**INSTRUCTIONS TO FOLLOW**
When the line containing "到達目標 | ・線鉤、鋳造レストの製作方法、製作上の注意点を理解し、作業することができる。" appears in the data below, begin copying there and stop only after the line containing "実習 | 鋳造レストを模型上で適合・調整した後に研磨する。 |".

Extracted page text data:
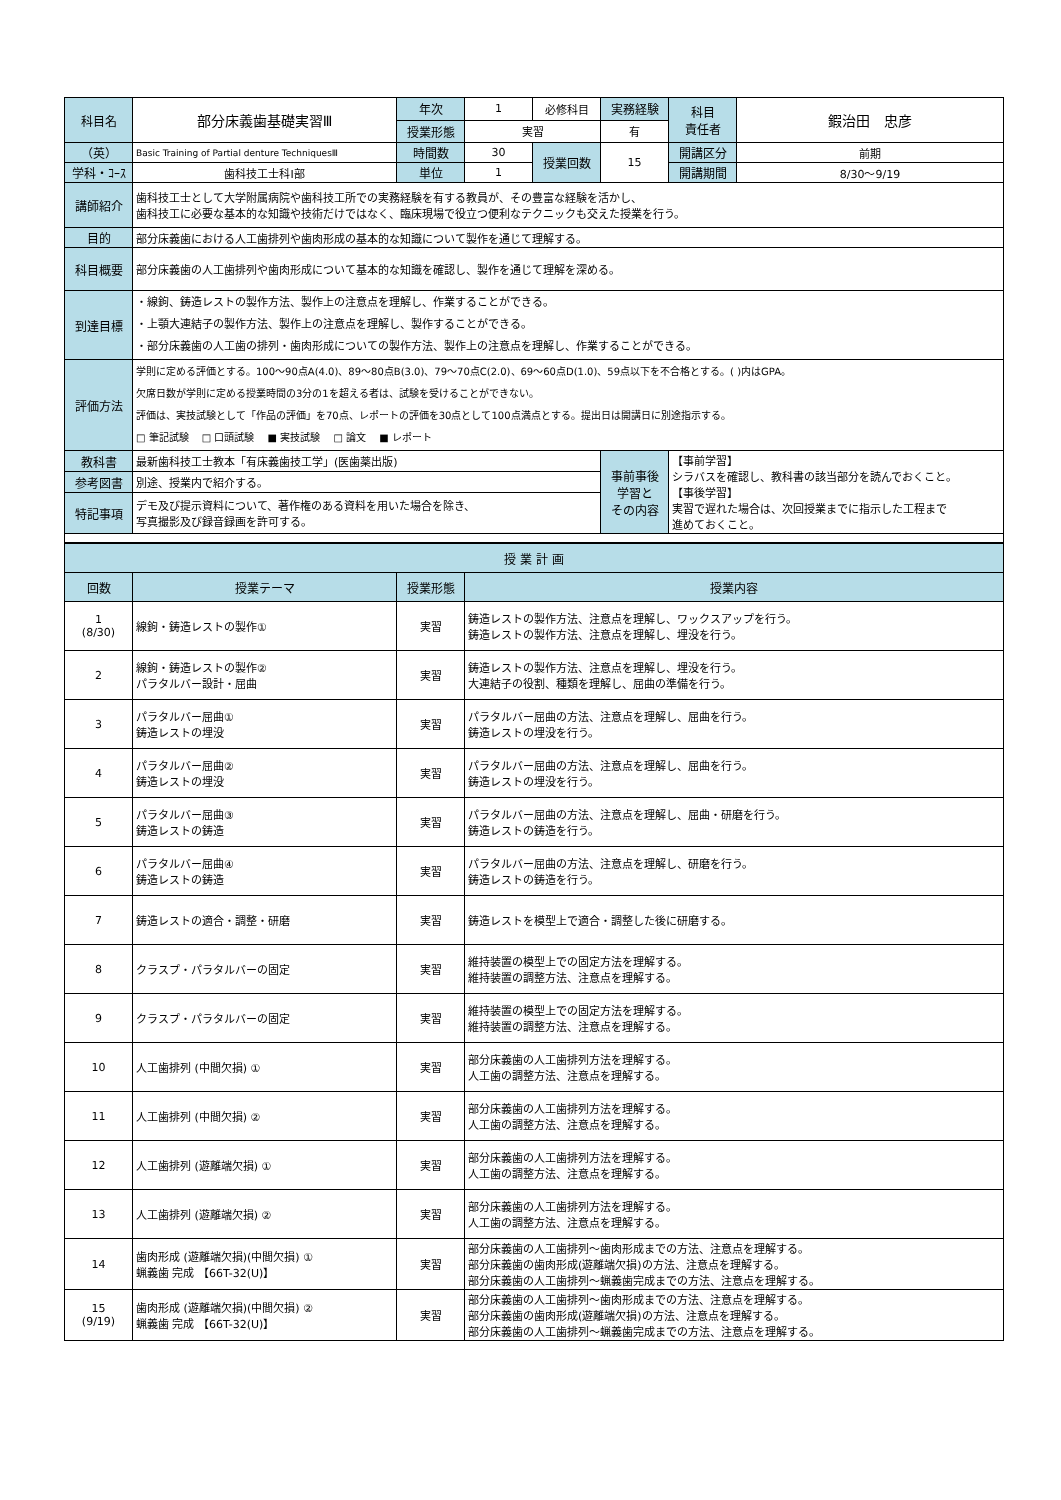| 科目名 | 部分床義歯基礎実習Ⅲ | 年次 | 1 | 必修科目 | 実務経験 | 科目 責任者 | 鍜治田 忠彦 |
| | | 授業形態 | 実習 | | 有 | | |
| （英） | Basic Training of Partial denture TechniquesⅢ | 時間数 | 30 | 授業回数 | 15 | 開講区分 | 前期 |
| 学科・ｺｰｽ | 歯科技工士科Ⅰ部 | 単位 | 1 | | | 開講期間 | 8/30〜9/19 |
| 講師紹介 | 歯科技工士として大学附属病院や歯科技工所での実務経験を有する教員が、その豊富な経験を活かし、 歯科技工に必要な基本的な知識や技術だけではなく、臨床現場で役立つ便利なテクニックも交えた授業を行う。 | | | | | | |
| 目的 | 部分床義歯における人工歯排列や歯肉形成の基本的な知識について製作を通じて理解する。 | | | | | | |
| 科目概要 | 部分床義歯の人工歯排列や歯肉形成について基本的な知識を確認し、製作を通じて理解を深める。 | | | | | | |
| 到達目標 | ・線鉤、鋳造レストの製作方法、製作上の注意点を理解し、作業することができる。 ・上顎大連結子の製作方法、製作上の注意点を理解し、製作することができる。 ・部分床義歯の人工歯の排列・歯肉形成についての製作方法、製作上の注意点を理解し、作業することができる。 | | | | | | |
| 評価方法 | 学則に定める評価とする。100〜90点A(4.0)、89〜80点B(3.0)、79〜70点C(2.0)、69〜60点D(1.0)、59点以下を不合格とする。( )内はGPA。 欠席日数が学則に定める授業時間の3分の1を超える者は、試験を受けることができない。 評価は、実技試験として「作品の評価」を70点、レポートの評価を30点として100点満点とする。提出日は開講日に別途指示する。 □ 筆記試験 □ 口頭試験 ■ 実技試験 □ 論文 ■ レポート | | | | | | |
| 教科書 | 最新歯科技工士教本「有床義歯技工学」(医歯薬出版) | | | | 事前事後 学習と その内容 | 【事前学習】 シラバスを確認し、教科書の該当部分を読んでおくこと。 【事後学習】 実習で遅れた場合は、次回授業までに指示した工程まで 進めておくこと。 | |
| 参考図書 | 別途、授業内で紹介する。 | | | | | | |
| 特記事項 | デモ及び提示資料について、著作権のある資料を用いた場合を除き、 写真撮影及び録音録画を許可する。 | | | | | | |
| 授 業 計 画 | | | |
| --- | --- | --- | --- |
| 回数 | 授業テーマ | 授業形態 | 授業内容 |
| 1 (8/30) | 線鉤・鋳造レストの製作① | 実習 | 鋳造レストの製作方法、注意点を理解し、ワックスアップを行う。 鋳造レストの製作方法、注意点を理解し、埋没を行う。 |
| 2 | 線鉤・鋳造レストの製作② パラタルバー設計・屈曲 | 実習 | 鋳造レストの製作方法、注意点を理解し、埋没を行う。 大連結子の役割、種類を理解し、屈曲の準備を行う。 |
| 3 | パラタルバー屈曲① 鋳造レストの埋没 | 実習 | パラタルバー屈曲の方法、注意点を理解し、屈曲を行う。 鋳造レストの埋没を行う。 |
| 4 | パラタルバー屈曲② 鋳造レストの埋没 | 実習 | パラタルバー屈曲の方法、注意点を理解し、屈曲を行う。 鋳造レストの埋没を行う。 |
| 5 | パラタルバー屈曲③ 鋳造レストの鋳造 | 実習 | パラタルバー屈曲の方法、注意点を理解し、屈曲・研磨を行う。 鋳造レストの鋳造を行う。 |
| 6 | パラタルバー屈曲④ 鋳造レストの鋳造 | 実習 | パラタルバー屈曲の方法、注意点を理解し、研磨を行う。 鋳造レストの鋳造を行う。 |
| 7 | 鋳造レストの適合・調整・研磨 | 実習 | 鋳造レストを模型上で適合・調整した後に研磨する。 |
| 8 | クラスプ・パラタルバーの固定 | 実習 | 維持装置の模型上での固定方法を理解する。 維持装置の調整方法、注意点を理解する。 |
| 9 | クラスプ・パラタルバーの固定 | 実習 | 維持装置の模型上での固定方法を理解する。 維持装置の調整方法、注意点を理解する。 |
| 10 | 人工歯排列 (中間欠損) ① | 実習 | 部分床義歯の人工歯排列方法を理解する。 人工歯の調整方法、注意点を理解する。 |
| 11 | 人工歯排列 (中間欠損) ② | 実習 | 部分床義歯の人工歯排列方法を理解する。 人工歯の調整方法、注意点を理解する。 |
| 12 | 人工歯排列 (遊離端欠損) ① | 実習 | 部分床義歯の人工歯排列方法を理解する。 人工歯の調整方法、注意点を理解する。 |
| 13 | 人工歯排列 (遊離端欠損) ② | 実習 | 部分床義歯の人工歯排列方法を理解する。 人工歯の調整方法、注意点を理解する。 |
| 14 | 歯肉形成 (遊離端欠損)(中間欠損) ① 蝋義歯 完成 【66T-32(U)】 | 実習 | 部分床義歯の人工歯排列〜歯肉形成までの方法、注意点を理解する。 部分床義歯の歯肉形成(遊離端欠損)の方法、注意点を理解する。 部分床義歯の人工歯排列〜蝋義歯完成までの方法、注意点を理解する。 |
| 15 (9/19) | 歯肉形成 (遊離端欠損)(中間欠損) ② 蝋義歯 完成 【66T-32(U)】 | 実習 | 部分床義歯の人工歯排列〜歯肉形成までの方法、注意点を理解する。 部分床義歯の歯肉形成(遊離端欠損)の方法、注意点を理解する。 部分床義歯の人工歯排列〜蝋義歯完成までの方法、注意点を理解する。 |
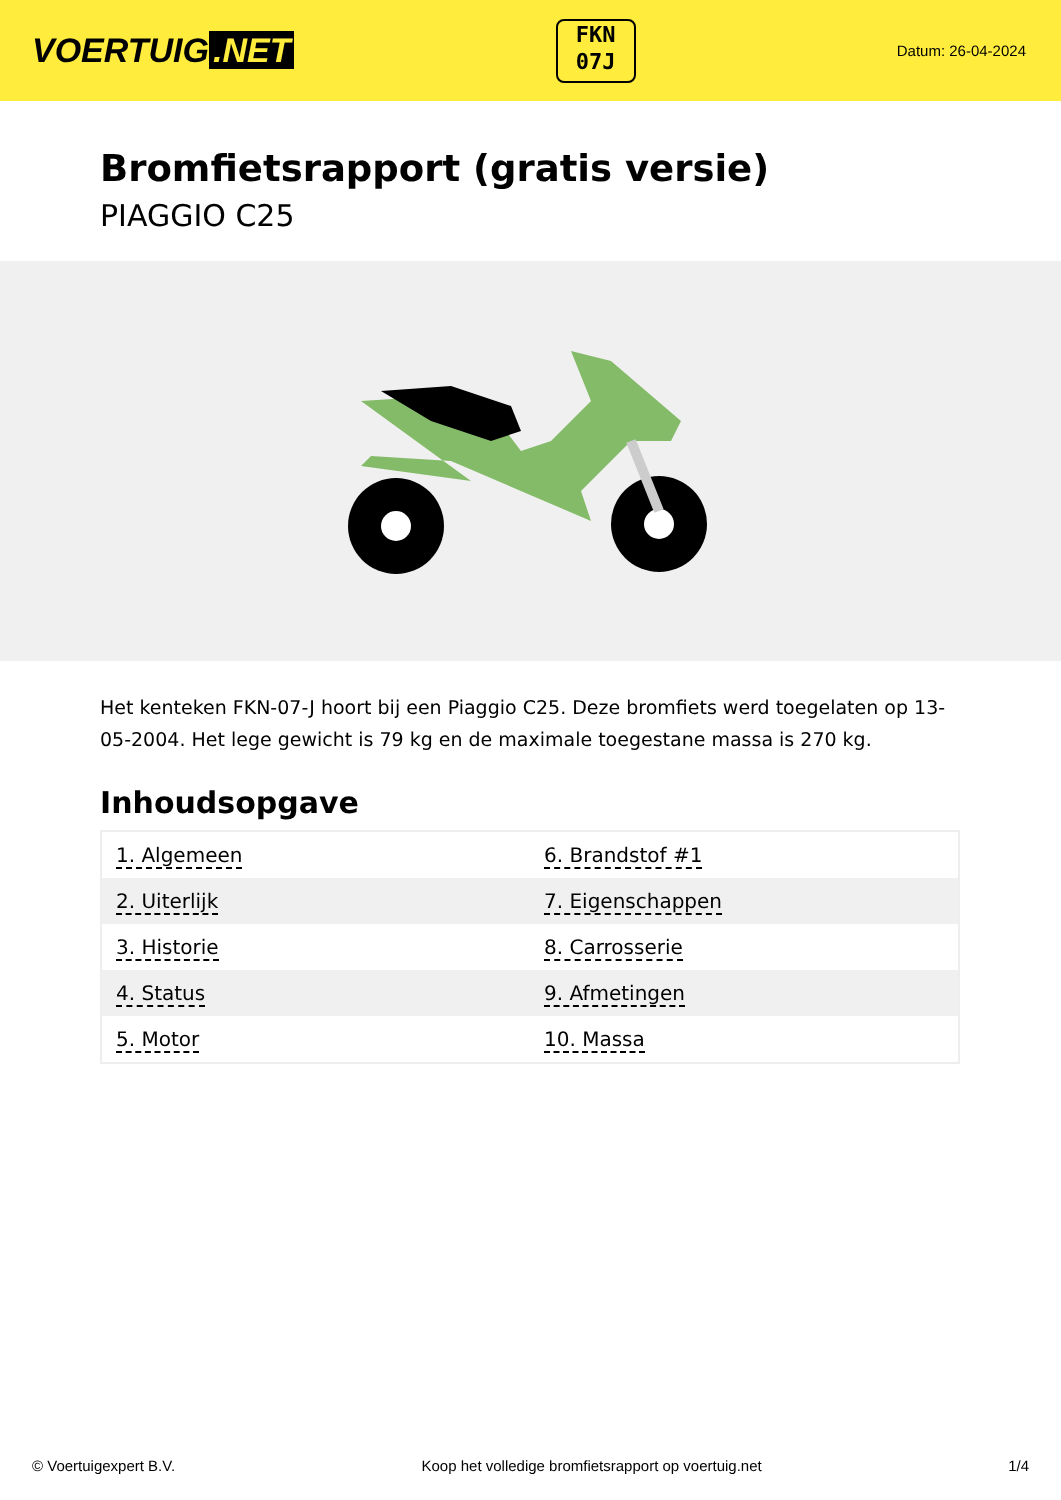VOERTUIG.NET
FKN
07J
Datum: 26-04-2024
Bromfietsrapport (gratis versie)
PIAGGIO C25
Het kenteken FKN-07-J hoort bij een Piaggio C25. Deze bromfiets werd toegelaten op 13-05-2004. Het lege gewicht is 79 kg en de maximale toegestane massa is 270 kg.
Inhoudsopgave
| 1. Algemeen | 6. Brandstof #1 |
| 2. Uiterlijk | 7. Eigenschappen |
| 3. Historie | 8. Carrosserie |
| 4. Status | 9. Afmetingen |
| 5. Motor | 10. Massa |
© Voertuigexpert B.V. Koop het volledige bromfietsrapport op voertuig.net 1/4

**RESPONSE TO THE EXERCISE**
| 到達目標 | ・線鉤、鋳造レストの製作方法、製作上の注意点を理解し、作業することができる。 ・上顎大連結子の製作方法、製作上の注意点を理解し、製作することができる。 ・部分床義歯の人工歯の排列・歯肉形成についての製作方法、製作上の注意点を理解し、作業することができる。 | | | | | | |
| 評価方法 | 学則に定める評価とする。100〜90点A(4.0)、89〜80点B(3.0)、79〜70点C(2.0)、69〜60点D(1.0)、59点以下を不合格とする。( )内はGPA。 欠席日数が学則に定める授業時間の3分の1を超える者は、試験を受けることができない。 評価は、実技試験として「作品の評価」を70点、レポートの評価を30点として100点満点とする。提出日は開講日に別途指示する。 □ 筆記試験 □ 口頭試験 ■ 実技試験 □ 論文 ■ レポート | | | | | | |
| 教科書 | 最新歯科技工士教本「有床義歯技工学」(医歯薬出版) | | | | 事前事後 学習と その内容 | 【事前学習】 シラバスを確認し、教科書の該当部分を読んでおくこと。 【事後学習】 実習で遅れた場合は、次回授業までに指示した工程まで 進めておくこと。 | |
| 参考図書 | 別途、授業内で紹介する。 | | | | | | |
| 特記事項 | デモ及び提示資料について、著作権のある資料を用いた場合を除き、 写真撮影及び録音録画を許可する。 | | | | | | |
| 授 業 計 画 | | | |
| --- | --- | --- | --- |
| 回数 | 授業テーマ | 授業形態 | 授業内容 |
| 1 (8/30) | 線鉤・鋳造レストの製作① | 実習 | 鋳造レストの製作方法、注意点を理解し、ワックスアップを行う。 鋳造レストの製作方法、注意点を理解し、埋没を行う。 |
| 2 | 線鉤・鋳造レストの製作② パラタルバー設計・屈曲 | 実習 | 鋳造レストの製作方法、注意点を理解し、埋没を行う。 大連結子の役割、種類を理解し、屈曲の準備を行う。 |
| 3 | パラタルバー屈曲① 鋳造レストの埋没 | 実習 | パラタルバー屈曲の方法、注意点を理解し、屈曲を行う。 鋳造レストの埋没を行う。 |
| 4 | パラタルバー屈曲② 鋳造レストの埋没 | 実習 | パラタルバー屈曲の方法、注意点を理解し、屈曲を行う。 鋳造レストの埋没を行う。 |
| 5 | パラタルバー屈曲③ 鋳造レストの鋳造 | 実習 | パラタルバー屈曲の方法、注意点を理解し、屈曲・研磨を行う。 鋳造レストの鋳造を行う。 |
| 6 | パラタルバー屈曲④ 鋳造レストの鋳造 | 実習 | パラタルバー屈曲の方法、注意点を理解し、研磨を行う。 鋳造レストの鋳造を行う。 |
| 7 | 鋳造レストの適合・調整・研磨 | 実習 | 鋳造レストを模型上で適合・調整した後に研磨する。 |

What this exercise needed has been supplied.